### Page extract
(This testimony today is being delivered today to the FCIC)
Chairman Angelides, Vice Chairman Thomas, and Members of the Commission:
Thank you for having me here to provide information. I hope my testimony is helpful in
understanding fully the circumstances we faced at American International Group, Financial
Products Division (“AIG-FP”) in the period between August 2007 and February 2008.
As you may know, AIG-FP had a diverse portfolio. We were active in the capital
markets, doing business in more than 25 countries. We had offices in the United States, the
United Kingdom, Hong Kong, Japan, and France. AIG-FP was a dealer in derivatives and ran
active portfolios in interest rates, commodities, currency, credit, and equity derivatives. At its
peak, AIG-FP had more than 400 employees. When I became Chief Executive Officer in 2002,
it was my distinct honour to manage such a diverse business with so many talented employees.
Understandably, you asked about one product in particular, the credit-default swaps
(“CDSs”) on super-senior tranches of multi-sector collateralized debt obligations (“CDOs”). As
you know, a CDS is a contract that provides insurance-like protection against a risk of default.
######
### Data excerpts
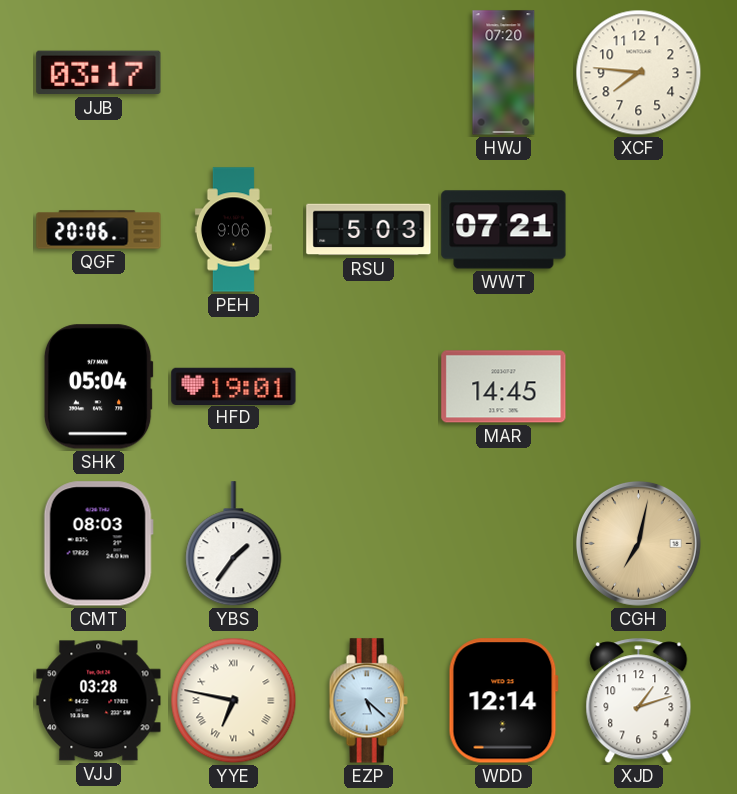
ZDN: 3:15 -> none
######
### Data excerpts
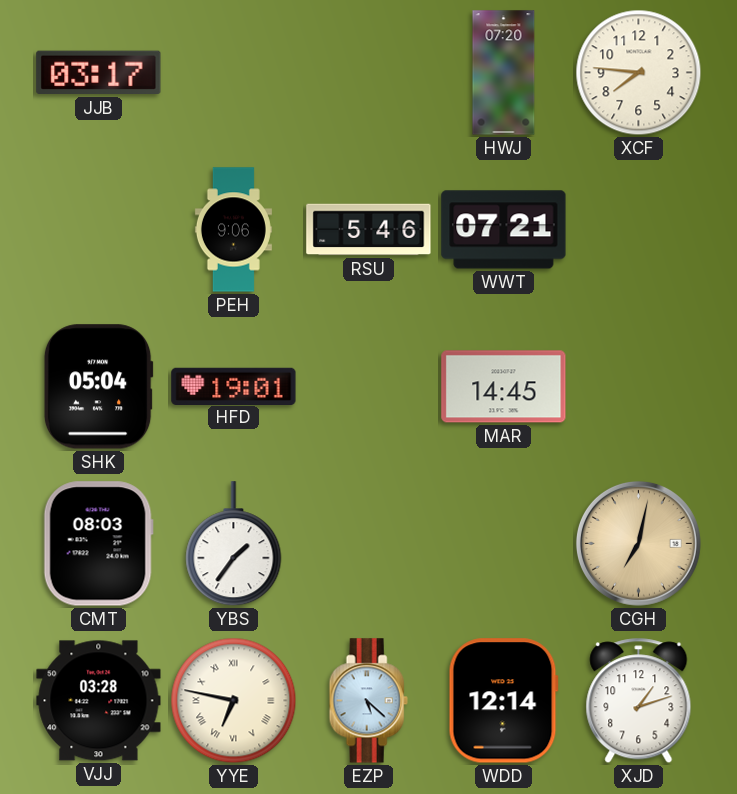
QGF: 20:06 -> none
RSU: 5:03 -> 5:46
######
» **Task requirements**
**1.** Reproduce the AIG-FP testimony word for word between "As you may know, AIG-FP" and "risk of default.", inclusive.
**2.** Write a continuation of the AIG-FP testimony, picking up after its final sentence.
The entries have no role in any of this.

» **Outputs in order**
**1.**
As you may know, AIG-FP had a diverse portfolio. We were active in the capital
markets, doing business in more than 25 countries. We had offices in the United States, the
United Kingdom, Hong Kong, Japan, and France. AIG-FP was a dealer in derivatives and ran
active portfolios in interest rates, commodities, currency, credit, and equity derivatives. At its
peak, AIG-FP had more than 400 employees. When I became Chief Executive Officer in 2002,
it was my distinct honour to manage such a diverse business with so many talented employees.
Understandably, you asked about one product in particular, the credit-default swaps
(“CDSs”) on super-senior tranches of multi-sector collateralized debt obligations (“CDOs”). As
you know, a CDS is a contract that provides insurance-like protection against a risk of default.

**2.**
In the case of the multi-sector CDOs, the risk was on the super-senior layer of CDOs that
contained a variety of debt — mostly residential-mortgage-backed securities (with both prime
and subprime collateral), but also commercial-real-estate loans, corporate loans, consumer loans,
and auto-loan receivables.
Often repeated are my words during an earnings call in August 2007 that I did not expect
any realised, economic losses (as opposed to unrealized accounting losses) on this portfolio. I
meant exactly what I said in August 2007. The underlying loans in the CDOs were diversified,
and we insured only the super-senior tranche, which always had a AAA layer of loans below it. I
did not expect actual, economic losses on the portfolio. That said, I was truthful at all times
about the unrealized accounting losses and did my very best to estimate them accurately, in
consultation with others at AIG-FP, as well as with my supervisors, AIG’s senior accounting
staff, and its internal and external auditors.
What is also true is this: we were “long” the housing market through the CDS contracts
because we believed until late 2005 that banks and other mortgage originators were applying
appropriate standards when writing mortgages. When we recognised — well before many others
— that changes in the mortgage market likely presented increased risk for future deals, we
decided to exit the subprime business. We thought the decision was appropriate, despite the lost
profits at the time. With hindsight, the decision looks even more prudent.
You asked about the approval and monitoring system for the multi-sector CDS portfolio.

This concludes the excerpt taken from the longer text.